* PROBLEMS TO WORK ON
[A] Answer these questions from the SQL execution order article, one per line, using the same markers:
(i) What mental model does the article propose for SQL?
(ii) Which clause does the article say filters groups after aggregation?
(iii) At which stage does the article say SELECT aliases are created?
[B] Reproduce the SQL execution order article between "Understanding this is" and "been produced yet.", inclusive.
[C] Write what comes next in the SQL execution order article, picking up right after its final sentence.

PROVIDED PASSAGE START

SQL Logical Execution Order: The Hidden Processing Path

SQL does not execute clauses in the order we type them.

Instead, the engine builds the result in stages. Once we see that sequence, several confusing rules stop feeling arbitrary:

why aliases are not available in WHERE
why aggregates cannot appear in WHERE
why HAVING exists
why WHERE and HAVING change results differently
why SELECT is evaluated late

Understanding this is one of the fastest ways to debug filtering and grouping mistakes.

Let's use one mental model: SQL is an assembly line.

Each clause receives input from the previous stage. A clause cannot use data that has not been produced yet.

Here is the logical order:

FROM - load base table(s)
JOIN - match related rows inside the FROM phase
WHERE - filter rows before grouping
GROUP BY - form groups
HAVING - filter groups after aggregation
SELECT - shape the output
DISTINCT - remove duplicates
ORDER BY - sort rows
LIMIT - keep the top N

Three consequences matter immediately:

WHERE cannot use SELECT aliases because aliases are created at stage 6
WHERE cannot use aggregates because grouping happens at stage 4
HAVING can use aggregates because it runs after grouping

Example:

Let's take one complete query and walk through it in logical order.

PROVIDED PASSAGE END
COLLECTED DATA START

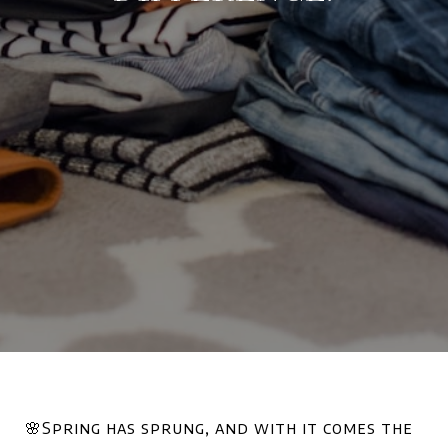
🌸Spring has sprung, and with it comes the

COLLECTED DATA END

* ANSWERS TO THE PROBLEMS
[A]
(i) SQL is an assembly line.
(ii) HAVING
(iii) Stage 6

[B]
Understanding this is one of the fastest ways to debug filtering and grouping mistakes.

Let's use one mental model: SQL is an assembly line.

Each clause receives input from the previous stage. A clause cannot use data that has not been produced yet.

[C]
SELECT
    customers.name AS customer_name,
    COUNT(*) AS order_count
FROM customers
JOIN orders ON customers.id = orders.customer_id
WHERE orders.status = 'shipped'
GROUP BY customers.name
HAVING COUNT(*) > 5
ORDER BY order_count DESC
LIMIT 10;

This query answers a simple question: which customers have more than 5 shipped orders?

We will read it in execution order, not in writing order.

Stage 1 and 2: FROM and JOIN

For teaching, we split this into two steps. In actual logical processing, the join is resolved inside the FROM phase.

The engine starts here:

FROM customers loads the base table
JOIN orders ON ... combines matching rows

By the end of the FROM phase, including join matching, SQL has a working table. Nothing has been filtered or grouped yet.

Stage 3: WHERE

WHERE filters individual rows before any grouping happens.

In our example, WHERE orders.status = 'shipped' keeps only shipped orders.

That is why it cannot reference:

aliases from SELECT
aggregates such as COUNT, SUM, or AVG

-- Fails: alias does not exist yet
SELECT customer_id, COUNT(*) as order_count
FROM orders
WHERE order_count > 5
GROUP BY customer_id;

-- Fails: aggregate not available yet
SELECT customer_id, COUNT(*) as total
FROM orders
WHERE COUNT(*) > 5
GROUP BY customer_id;

Stage 4: GROUP BY

GROUP BY collapses rows into groups. After that, each group becomes one output row.

In our example, GROUP BY customers.name creates one group per customer.

From this point on, the SELECT list can contain only:

grouped columns
aggregate expressions

-- Valid
SELECT customers.name, COUNT(*) AS order_count
FROM customers
JOIN orders ON customers.id = orders.customer_id
GROUP BY customers.name;

-- Invalid: order_date is neither grouped nor aggregated
SELECT customers.name, orders.order_date, COUNT(*)
FROM customers
JOIN orders ON customers.id = orders.customer_id
GROUP BY customers.name;

Stage 5: HAVING

HAVING filters groups after aggregation. That is why aggregate conditions belong here.

In our example, HAVING COUNT(*) > 5 keeps only customers whose shipped-order count is greater than 5.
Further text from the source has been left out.